Ven. Thich Nhat Hanh’s return from exile
Zen Master Thich Nhat Hanh returned to Vietnam in 2005, after nearly 40 years of exile for having called for an end to the Vietnam War. His return attracted tens of thousands of people to his talks and retreats.
His accessible teachings on mindfulness and renewed style of Buddhism with less emphasis on worship and ceremony, and more on daily mindfulness practice and personal transformation, appealed to a society undergoing rapid economic and social change.
Hundreds of young people requested to become his monastic students in what is now known, in Vietnam and worldwide, as the “Plum Village Tradition”. Bat Nha Monastery in the Central Highlands of Vietnam was offered as a training monastery for these young monks and nuns.
The monastery grew rapidly, with retreats and monthly mindfulness days attracting thousands of people, especially the young.
The risks of speaking out against injustice
Thich Nhat Hanh returned to Vietnam a second time in 2007 to offer huge prayer requiems for the war dead in the North, the Center and the South, and to lead days of mindfulness and retreats at the ever-growing Bat Nha Monastery. During this visit he met the President of Vietnam, and made specific proposals to reform the Communist government’s control of the Buddhist Church, including dissolving the corrupt and unpopular Religious Police.

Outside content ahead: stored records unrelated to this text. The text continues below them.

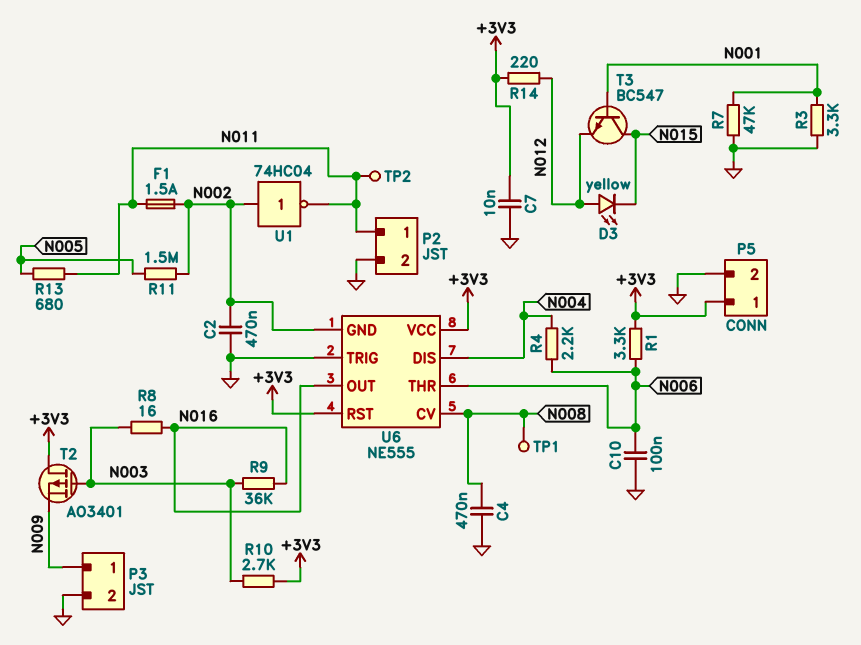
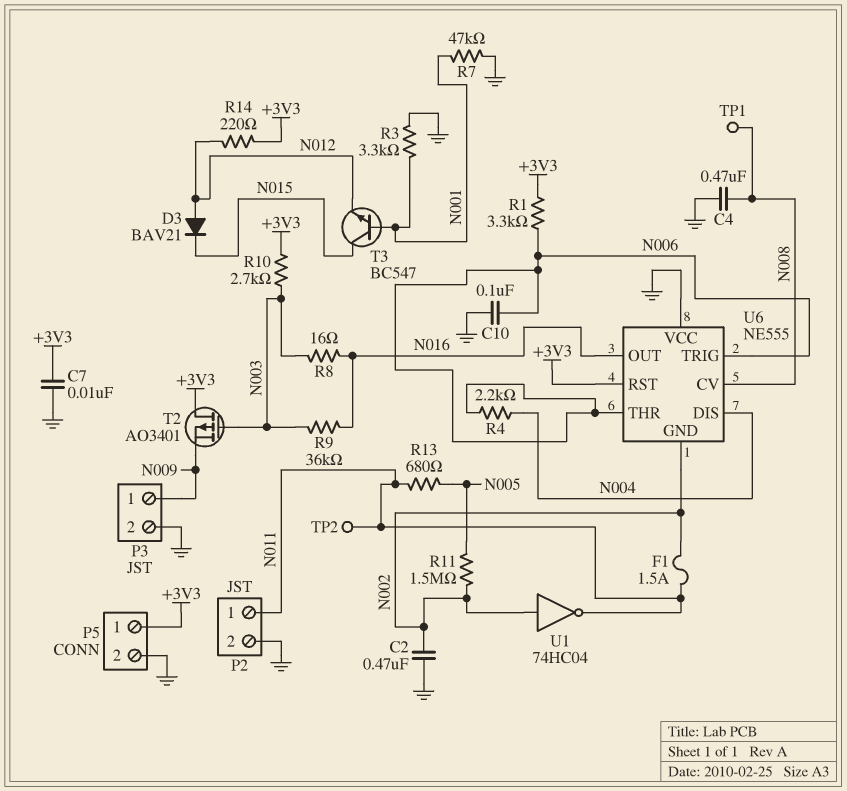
D3: LED yellow (A N012, K N015) -> diode BAV21 (A N012, K N015)
U6 pin TRIG: GND -> N006
U6 pin VCC: +3V3 -> GND

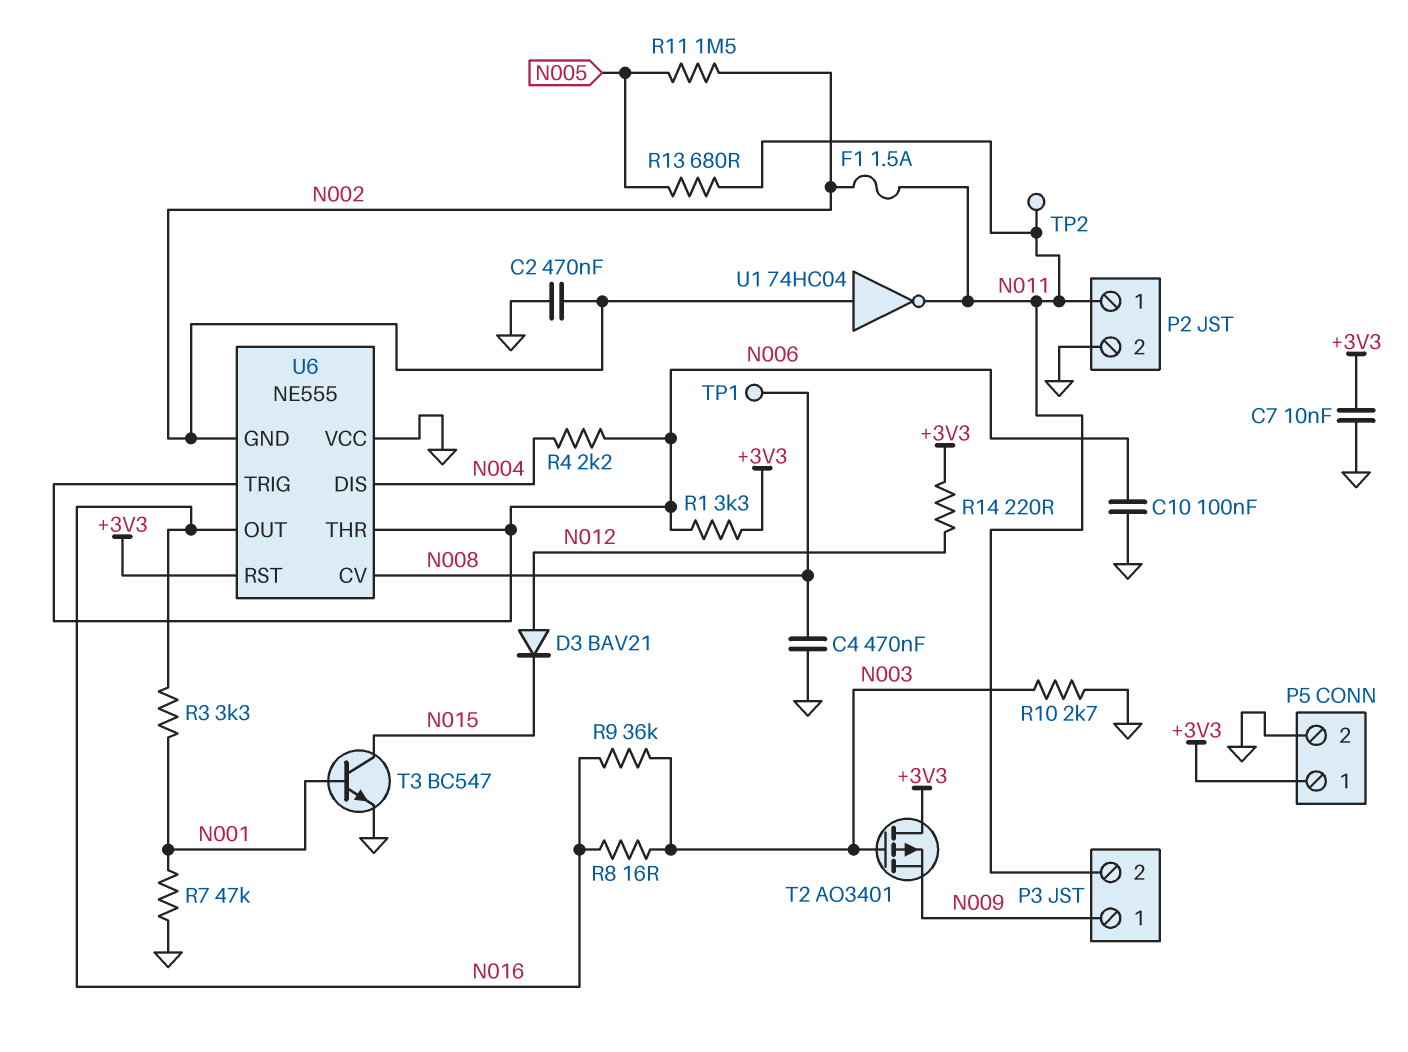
P3 pin 2: GND -> N011
R3: 3.3k (GND, N001) -> 3.3k (N001, N016)
R10: 2.7k (+3V3, N003) -> 2.7k (GND, N003)
T3: NPN BC547 (B N001, C N015, E N012) -> NPN BC547 (B N001, C N015, E GND)

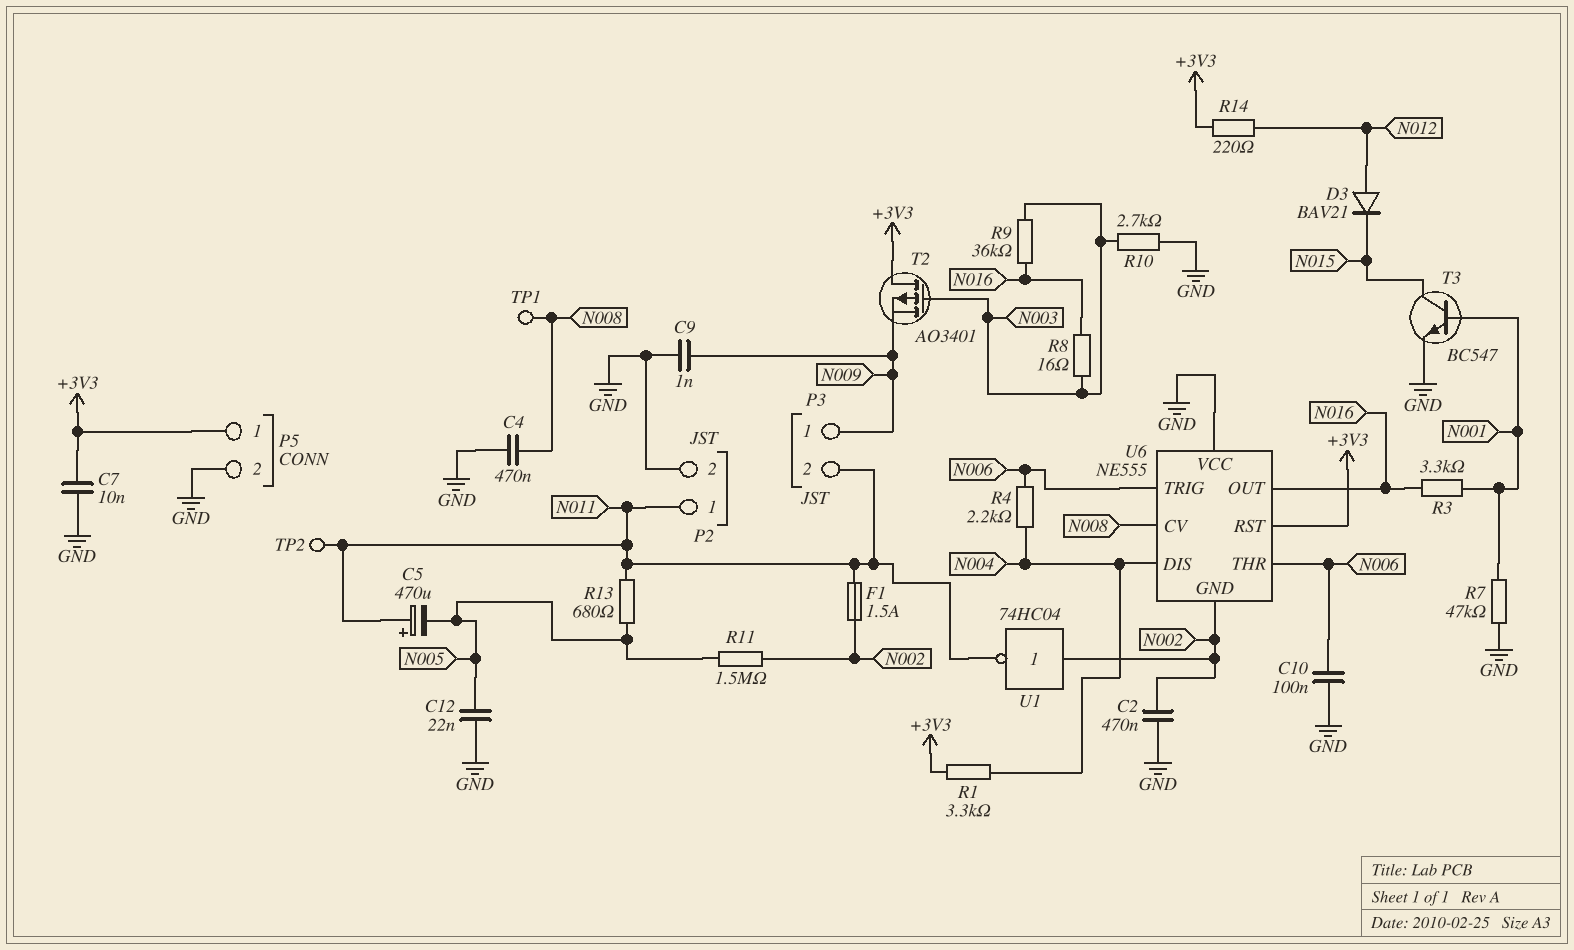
C5: none -> 470uF (plus N011, minus N005)
C9: none -> 1nF (GND, N009)
C12: none -> 22nF (GND, N005)
R1: 3.3k (+3V3, N006) -> 3.3k (+3V3, N004)

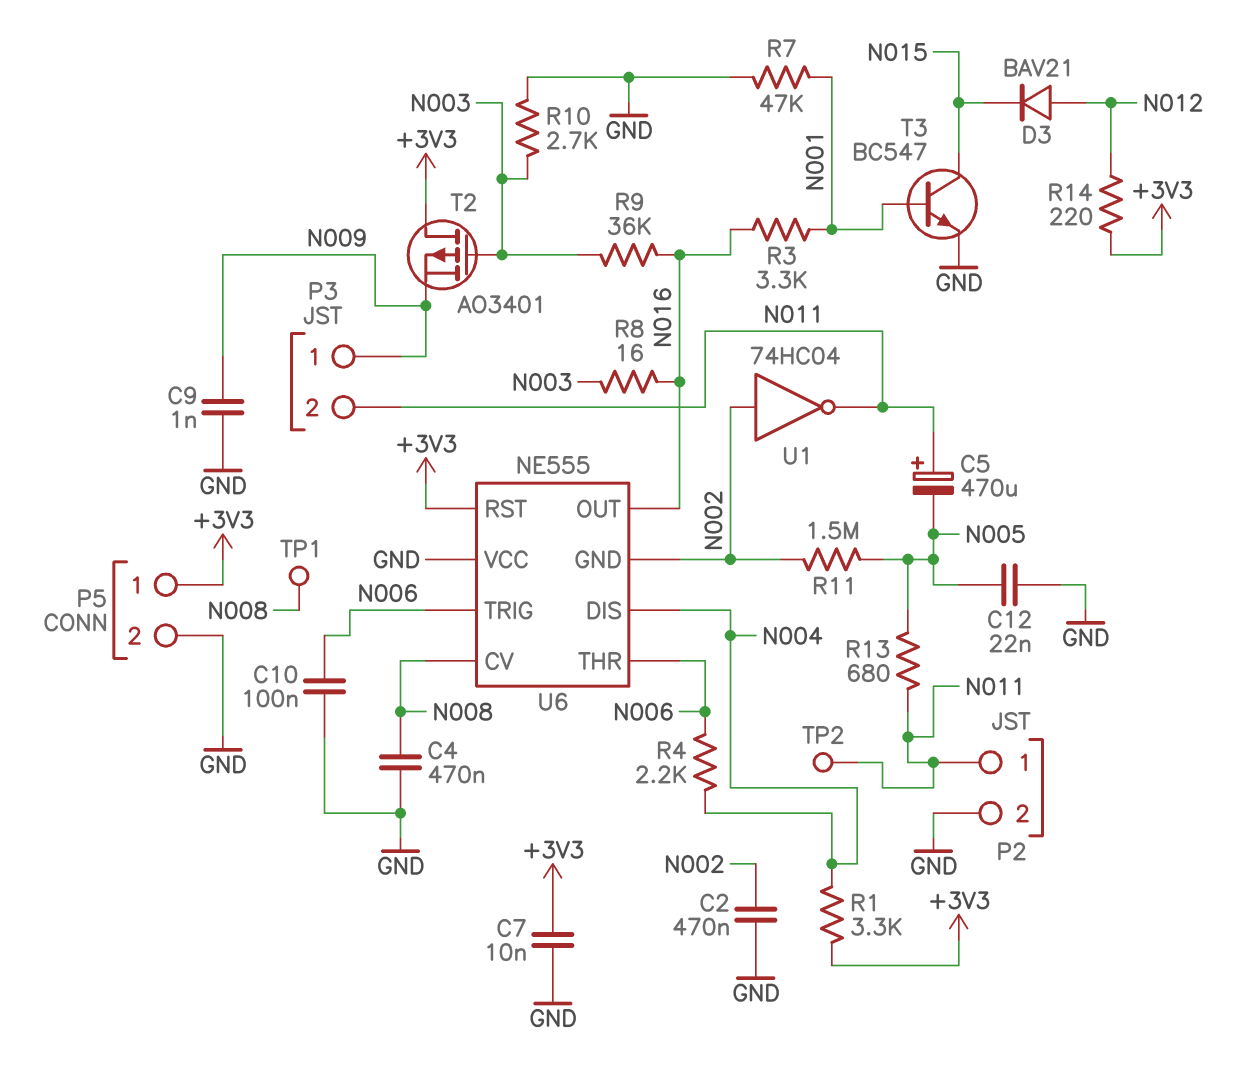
F1: 1.5A (N002, N011) -> none

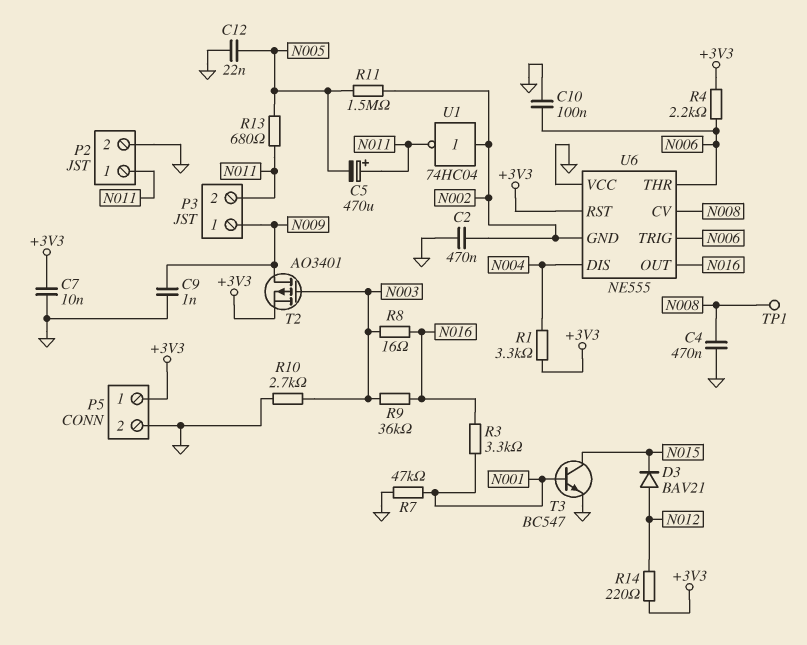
R4: 2.2k (N004, N006) -> 2.2k (+3V3, N006)
T2: PMOS AO3401 (G N003, D +3V3, S N009) -> PMOS AO3401 (G N003, D N009, S +3V3)
TP2: test point (N011) -> none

Almost a year later, in January 2008, Thich Nhat Hanh published the details of his proposals to the President, triggering fear in the ranks of the Religious Police. At around the same time, in March 2008, in response to a question at a press conference in Italy, Thich Nhat Hanh also publicly stated his support for the Dalai Lama and Tibet, provoking an immediate reaction from the Chinese Government, demanding he withdraw his statement.
He refused to do so, and still returned to Vietnam a third time as a keynote speaker at the May 2008 United Nations Vesak Celebrations in Hanoi. Within a few weeks of his visit, the government began taking steps to limit the activities of his thriving Bat Nha Monastery.
As a government still transitioning out of communism towards a more open economy and society, Vietnam’s leadership felt threatened by the popularity of Plum Village mindfulness practices with the youth, and especially the huge numbers that assembled for Days of Mindfulness and retreats. At the same time, the Religious Police felt threatened by Thich Nhat Hanh’s recommendations for them to be abolished.
Government policy turned against Bat Nha monastery and, over a period of 16 months, they used police harassment, slandering, propaganda and diktats to undermine the monastery’s activities. They made it impossible for monks, nuns and retreatants to come and go freely, or for the monastery to host days of mindfulness and retreats. Yet the hundreds of monks and nuns only ever responded with peace and compassion, never once reacting with hatred or violence.
In June 2009, the government cut off water, electricity and phone lines. Finally, the government sent in a series of paid mobs to attack the monks and nuns, arrest a number and forcibly evict the rest. The monks and nuns took temporary refuge in a nearby temple, but government repression continued.
Rare public outcry
Within days, hundreds of leading intellectuals, jurists, policy makers and senior Communist Party members signed a national petition begging the government not to repress but to support the young generation and their interest in mindfulness.
The US Ambassador to Vietnam made a strong public statement against the government’s actions, the European Parliament passed a Resolution upholding the Bat Nha monks and nuns right to religious freedom, and the United Nations Special Rapporteur for Religious Freedom made an official complaint.
Despite all this, government repression continued until finally, in December 2009, all the Bat Nha monks and nuns were forcibly dispersed. Some went across the border and took refuge in Thailand, others began to practice in small groups underground. Still others took refuge at Thich Nhat Hanh’s “Root Temple” in Hue, where Thich Nhat Hanh trained as a novice and is still officially abbot.
Seeds of hope
Today, in Vietnam, there is still no practice centre in the Plum Village Tradition. It is not possible to organise Plum Village-style days of mindfulness or retreats, even at Thich Nhat Hanh’s Root Temple in Hue.
Yet Thich Nhat Hanh’s three visits to his homeland demonstrated the appreciation and love Vietnamese people have for his accessible and practical teachings of “Applied Buddhism”, deeply rooted in Vietnam’s rich spiritual heritage.
Many young Vietnamese continue to ask permission to ordain as monks and nuns in the Plum Village tradition, making the long journey over the border to Plum Village Thailand to do so.
As Vietnam takes increasing steps towards tolerance and openness, many thousands of Vietnamese hope that they will be able to learn, share, and apply Plum Village mindfulness practices freely, for the benefit of themselves, their families, their workplaces and society at large.